The Ben-Gvir discussion occurred within the same Council session that covered wider security concerns — ongoing hostilities between Israel and Hezbollah, the Gaza situation, and conditions in the West Bank. Context shapes how EU governments weigh these decisions. The bloc did act on West Bank matters in May, sanctioning four entities and three individuals over settler violence. The Ben-Gvir case differs in a crucial way: he is a serving cabinet minister of a government with which the EU has formal diplomatic ties. Sanctioning him would send a far stronger signal than designating lower-level actors.

Why Individual Member States Acting Alone Is Not the Same as the EU Acting Together

When member states impose sanctions individually — France's entry ban, Ireland's travel restrictions, Italy's criminal investigation — instead of acting as a bloc, the message becomes fragmented. Ben-Gvir now faces legal exposure in Italy, entry bans in France and Ireland, but no EU-wide designation. That patchwork is weaker than a unified Council decision, both as a legal matter and as a political one. For Israel's government and for outside observers, the inconsistency muddles what the EU collectively stands for.

The flotilla incident fueled momentum because it offered something clear and specific: filmed conduct involving a named official. This directness differed from the diffuse institutional responsibility that often makes it hard to justify sanctions against individual officials. That specificity moved governments in Paris, Rome, and Dublin. It did not pull the full Council across the unanimity line on 15 June.

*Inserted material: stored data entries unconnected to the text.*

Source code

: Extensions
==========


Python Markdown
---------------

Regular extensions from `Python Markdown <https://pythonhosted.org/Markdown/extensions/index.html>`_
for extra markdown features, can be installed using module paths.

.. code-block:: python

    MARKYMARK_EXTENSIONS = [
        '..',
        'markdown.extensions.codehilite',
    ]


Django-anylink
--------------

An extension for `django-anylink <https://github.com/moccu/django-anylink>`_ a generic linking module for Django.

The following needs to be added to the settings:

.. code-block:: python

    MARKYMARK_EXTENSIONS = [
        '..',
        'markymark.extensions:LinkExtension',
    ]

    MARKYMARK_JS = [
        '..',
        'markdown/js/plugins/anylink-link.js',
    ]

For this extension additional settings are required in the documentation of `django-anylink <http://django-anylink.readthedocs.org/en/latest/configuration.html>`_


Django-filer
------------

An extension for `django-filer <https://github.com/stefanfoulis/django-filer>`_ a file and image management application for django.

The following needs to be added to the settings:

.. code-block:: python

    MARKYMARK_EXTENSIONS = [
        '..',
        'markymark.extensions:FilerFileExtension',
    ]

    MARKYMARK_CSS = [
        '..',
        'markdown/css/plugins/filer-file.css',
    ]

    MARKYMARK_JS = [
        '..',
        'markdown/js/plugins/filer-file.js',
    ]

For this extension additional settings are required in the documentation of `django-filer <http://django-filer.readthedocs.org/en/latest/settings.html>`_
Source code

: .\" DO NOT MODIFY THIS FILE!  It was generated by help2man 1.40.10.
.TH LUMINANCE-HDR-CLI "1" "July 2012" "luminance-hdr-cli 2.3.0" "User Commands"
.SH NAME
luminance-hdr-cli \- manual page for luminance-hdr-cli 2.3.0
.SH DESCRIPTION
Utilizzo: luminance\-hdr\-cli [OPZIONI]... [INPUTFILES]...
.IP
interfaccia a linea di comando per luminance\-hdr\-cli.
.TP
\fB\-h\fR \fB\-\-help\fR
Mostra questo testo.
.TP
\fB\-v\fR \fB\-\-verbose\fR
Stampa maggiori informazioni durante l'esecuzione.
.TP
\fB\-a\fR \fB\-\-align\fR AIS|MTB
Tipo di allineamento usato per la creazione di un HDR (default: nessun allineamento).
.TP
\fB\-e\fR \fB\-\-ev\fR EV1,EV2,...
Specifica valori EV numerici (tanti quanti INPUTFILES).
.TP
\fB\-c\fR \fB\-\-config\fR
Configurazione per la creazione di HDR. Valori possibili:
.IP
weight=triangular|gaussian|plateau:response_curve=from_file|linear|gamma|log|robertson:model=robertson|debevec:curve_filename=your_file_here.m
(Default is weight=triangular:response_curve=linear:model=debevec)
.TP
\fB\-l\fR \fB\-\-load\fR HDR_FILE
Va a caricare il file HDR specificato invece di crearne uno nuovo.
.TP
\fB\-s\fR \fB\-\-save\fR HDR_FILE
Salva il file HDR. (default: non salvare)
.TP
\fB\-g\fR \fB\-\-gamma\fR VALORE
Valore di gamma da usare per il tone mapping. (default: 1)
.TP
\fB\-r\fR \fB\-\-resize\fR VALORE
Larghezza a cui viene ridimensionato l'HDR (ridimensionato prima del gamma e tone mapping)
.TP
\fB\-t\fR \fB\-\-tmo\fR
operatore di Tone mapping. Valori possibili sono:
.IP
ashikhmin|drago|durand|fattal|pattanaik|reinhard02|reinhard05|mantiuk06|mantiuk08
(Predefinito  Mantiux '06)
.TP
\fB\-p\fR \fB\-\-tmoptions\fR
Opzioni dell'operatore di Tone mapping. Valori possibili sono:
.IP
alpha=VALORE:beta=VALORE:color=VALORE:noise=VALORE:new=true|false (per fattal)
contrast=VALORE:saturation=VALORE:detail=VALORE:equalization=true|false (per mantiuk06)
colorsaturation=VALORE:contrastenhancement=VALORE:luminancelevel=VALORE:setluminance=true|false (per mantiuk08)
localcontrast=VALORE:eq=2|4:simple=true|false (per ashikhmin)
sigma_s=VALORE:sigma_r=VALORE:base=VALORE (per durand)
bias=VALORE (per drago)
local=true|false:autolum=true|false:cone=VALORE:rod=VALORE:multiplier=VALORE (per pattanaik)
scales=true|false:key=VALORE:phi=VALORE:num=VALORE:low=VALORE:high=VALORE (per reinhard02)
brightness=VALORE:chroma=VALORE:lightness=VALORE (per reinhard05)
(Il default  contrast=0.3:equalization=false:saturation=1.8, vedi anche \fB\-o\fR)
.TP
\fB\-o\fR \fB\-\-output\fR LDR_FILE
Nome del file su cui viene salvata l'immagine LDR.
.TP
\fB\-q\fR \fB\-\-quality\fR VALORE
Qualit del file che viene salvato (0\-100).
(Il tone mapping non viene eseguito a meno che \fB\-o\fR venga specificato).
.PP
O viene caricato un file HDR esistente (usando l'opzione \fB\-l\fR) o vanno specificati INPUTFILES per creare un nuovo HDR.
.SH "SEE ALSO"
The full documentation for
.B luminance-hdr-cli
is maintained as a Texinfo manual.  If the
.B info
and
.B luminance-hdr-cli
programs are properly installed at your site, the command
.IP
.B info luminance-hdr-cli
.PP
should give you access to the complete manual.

Whether the EU will eventually reach consensus depends partly on how the situation develops in Gaza and Lebanon, and on whether Italy's legal proceedings produce findings that make continued inaction politically costly for the member states that blocked the measure this time. The bloc has shown it can move on settler-related sanctions; whether a serving government minister presents a different political threshold remains an open question. Kallas offered no indication of when the Council might revisit the issue.